- _DOCUMENT SEGMENT_
= Beginning of Section =
2. Under the Tort Claims Act negligence, contributory negligence and proximate cause are determined under the same rules as those applicable to private individuals. Barney v. North Carolina State Highway Commission,282 N.C. 278, 284, 192 S.E.2d 273, 277 (1972).
3. To establish a claim for negligence, plaintiff must show that: (a) Battiste failed to exercise due care in the performance of some legal duty owed to plaintiff; and (b) the breach of that duty was the proximate cause of plaintiff's injury. Bolkhir v. N.C. State University,321 N.C. 706, 709, 365 S.E.2d 898, 900 (1988).
4. Under the facts of this case, Battiste had a general duty to exercise care and determine that she could enter the intersection with reasonable assurance of safety to herself and others. Primm v. King,249 N.C. 228, 235, 106 S.E.2d 223, 229 (1958). On January 28, 2003, Battiste exercised due care in keeping a proper lookout by coming to a complete stop at the intersection and looking to the left, to the right, and back to the left before entering the intersection. Therefore, Battiste did not breach her duty of care to plaintiff.
= End of Section =
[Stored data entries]
= Beginning of Section =
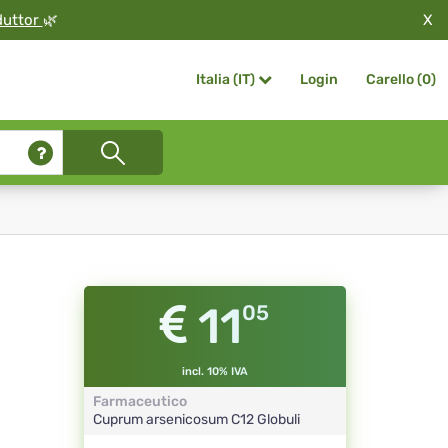
X
duttor
🌿
Login
Carello (
0
)
Italia (IT)
11
05
incl. 10% IVA
Farmaceutico
Cuprum arsenicosum
C12
Globuli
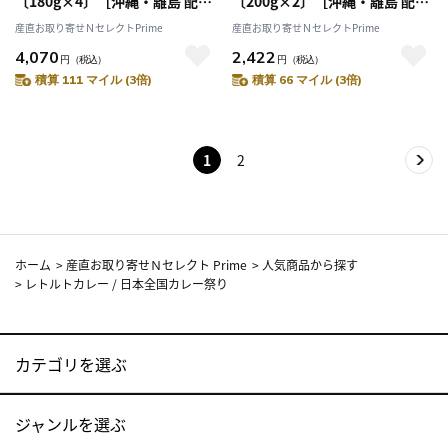
〔180g×4〕［沖縄・離島 配送
〔200g×2〕［沖縄・離島 配送
不可］
不可］
産直お取り寄せＮセレクトPrime
産直お取り寄せＮセレクトPrime
4,070
2,422
円
（税込）
円
（税込）
積算 111 マイル (3倍)
積算 66 マイル (3倍)
1
2
ホーム
>
産直お取り寄せＮセレクト Prime
>
人気商品から探す
>
レトルトカレー / 日本全国カレー祭り
カテゴリを選ぶ
ジャンルを選ぶ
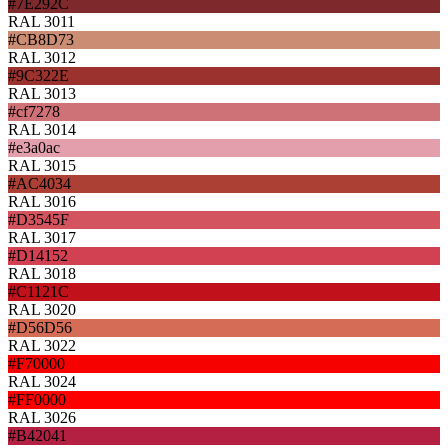
#7E292C
RAL 3011
#CB8D73
RAL 3012
#9C322E
RAL 3013
#cf7278
RAL 3014
#e3a0ac
RAL 3015
#AC4034
RAL 3016
#D3545F
RAL 3017
#D14152
RAL 3018
#C1121C
RAL 3020
#D56D56
RAL 3022
#F70000
RAL 3024
#FF0000
RAL 3026
#B42041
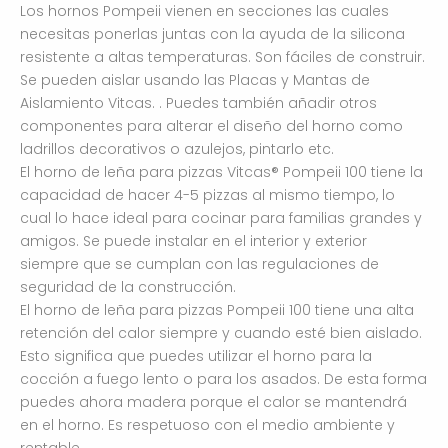
Los hornos Pompeii vienen en secciones las cuales
necesitas ponerlas juntas con la ayuda de la silicona
resistente a altas temperaturas. Son fáciles de construir.
Se pueden aislar usando las Placas y Mantas de
Aislamiento Vitcas. . Puedes también añadir otros
componentes para alterar el diseño del horno como
ladrillos decorativos o azulejos, pintarlo etc.
El horno de leña para pizzas Vitcas® Pompeii 100 tiene la
capacidad de hacer 4-5 pizzas al mismo tiempo, lo
cual lo hace ideal para cocinar para familias grandes y
amigos. Se puede instalar en el interior y exterior
siempre que se cumplan con las regulaciones de
seguridad de la construcción.
El horno de leña para pizzas Pompeii 100 tiene una alta
retención del calor siempre y cuando esté bien aislado.
Esto significa que puedes utilizar el horno para la
cocción a fuego lento o para los asados. De esta forma
puedes ahora madera porque el calor se mantendrá
en el horno. Es respetuoso con el medio ambiente y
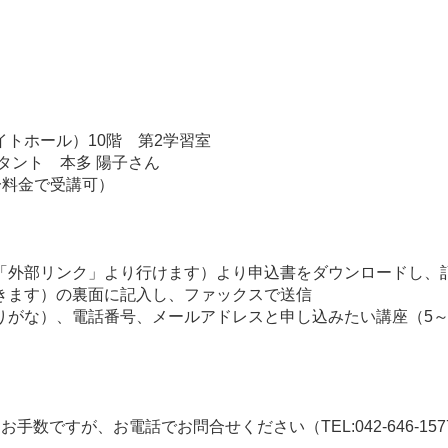
ホール）10階 第2学習室
ント 本多 陽子さん
一料金で受講可）
「外部リンク」より行けます）より申込書をダウンロードし、
きます）の裏面に記入し、ファックスで送信
りがな）、電話番号、メールアドレスと申し込みたい講座（5～
ですが、お電話でお問合せください（TEL:042-646-157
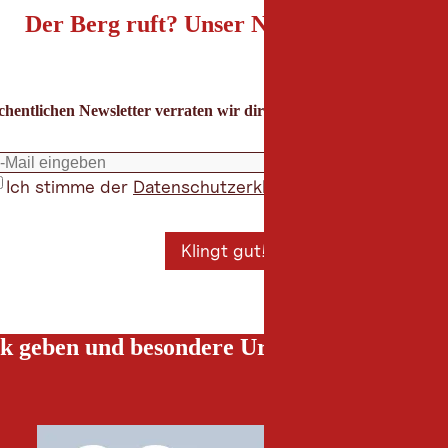
Der Berg ruft? Unser Newsletter auch!
hentlichen Newsletter verraten wir dir die besten Urlaubstipps für
Ich stimme der
Datenschutzerklärung
zu
*
Klingt gut!
k geben und besondere Urlaubserlebnisse g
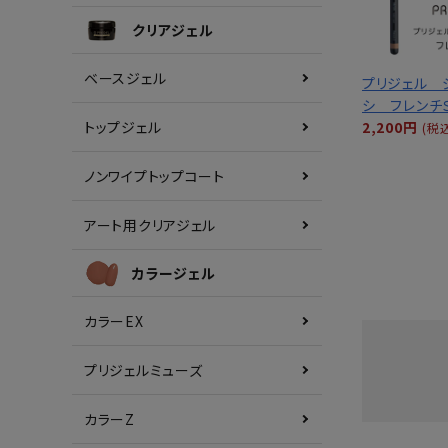
クリアジェル
ベースジェル
プリジェル 
シ フレンチ
トップジェル
2,200円
(税
ノンワイプトップコート
アート用クリアジェル
カラージェル
カラーEX
プリジェルミューズ
カラーZ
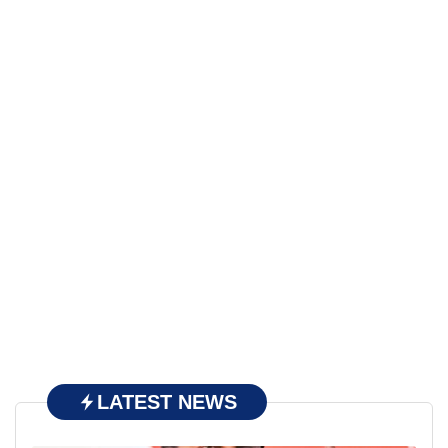
LATEST NEWS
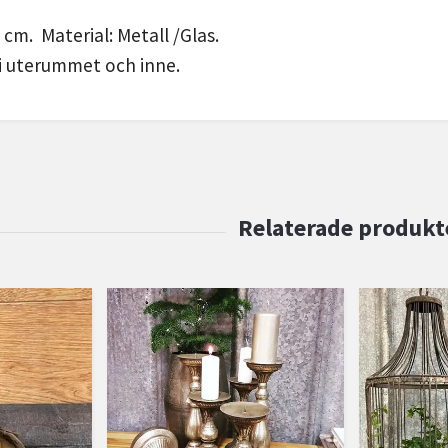
 cm. Material: Metall /Glas.
i uterummet och inne.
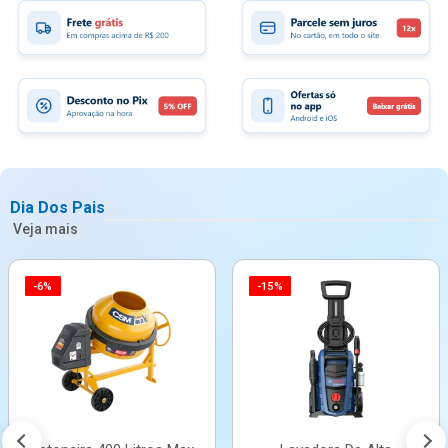
Dia Dos Pais
Veja mais
-6%
-15%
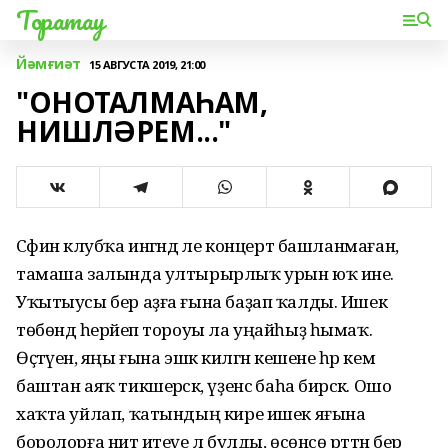
Торатау
Йәмғиәт
15 АВГУСТА 2019, 21:00
"ОНОТАЛМАҺАМ,
НИШЛӘРЕМ..."
Сәфинә клубҡа ингәндә әле концерт башланмаған, ә
тамаша залында ултырырлыҡ урын юҡ ине.
Уҡытыусы бер аҙға ғына баҙап ҡалды. Ишек
төбөндә һерәйеп тороуы ла уңайһыҙ һымаҡ.
Өҫтәүенә, яңы ғына эшкә килгән кешене һәр кем
баштан аяҡ тикшерәсәк, үҙенсә баһа бирәсәк. Ошо
хаҡта уйлап, ҡатындың кире ишек яғына
боролорға ниәт итеүе лә булды, өсөнсө рәттән бер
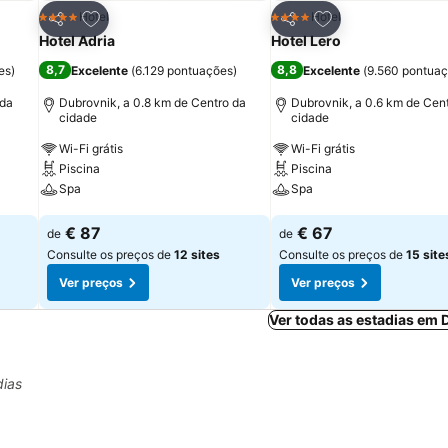
itos
Adicionar aos favoritos
Adicionar aos fav
Hotel
Hotel
4 Estrelas
4 Estrelas
Partilhar
Partilhar
Hotel Adria
Hotel Lero
8,7
8,8
es
)
Excelente
(
6.129 pontuações
)
Excelente
(
9.560 pontua
 da
Dubrovnik, a 0.8 km de Centro da
Dubrovnik, a 0.6 km de Cen
cidade
cidade
Wi-Fi grátis
Wi-Fi grátis
Piscina
Piscina
Spa
Spa
Ver preços
Ver preços
€ 87
€ 67
de
de
Consulte os preços de
12 sites
Consulte os preços de
15 site
Ver preços
Ver preços
Ver todas as estadias em
dias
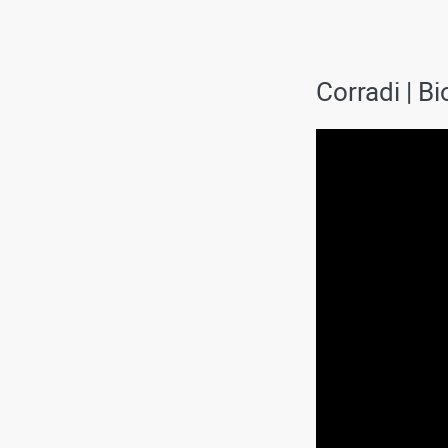
Corradi | B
= End of Section =
- _THINGS TO DO_
(a) Using the passage on negligence, say whether each statement agrees with it, answering yes or no and quoting the deciding words. (i) Under the Tort Claims Act, contributory negligence is judged by the same rules that apply to private individuals. (ii) Battiste stopped at the intersection and looked only to the right. (iii) The passage concludes that Battiste breached her duty of care to plaintiff.
(b) Update the part of the passage on negligence starting at "3. To establish" and ending at "898, 900 (1988).", putting "reasonable care" in place of "due care".

- _ANSWERS_
(a)
(i) Yes: "Under the Tort Claims Act negligence, contributory negligence and proximate cause are determined under the same rules as those applicable to private individuals."
(ii) No: "coming to a complete stop at the intersection and looking to the left, to the right, and back to the left before entering the intersection."
(iii) No: "Therefore, Battiste did not breach her duty of care to plaintiff."

(b)
3. To establish a claim for negligence, plaintiff must show that: (a) Battiste failed to exercise reasonable care in the performance of some legal duty owed to plaintiff; and (b) the breach of that duty was the proximate cause of plaintiff's injury. Bolkhir v. N.C. State University,321 N.C. 706, 709, 365 S.E.2d 898, 900 (1988).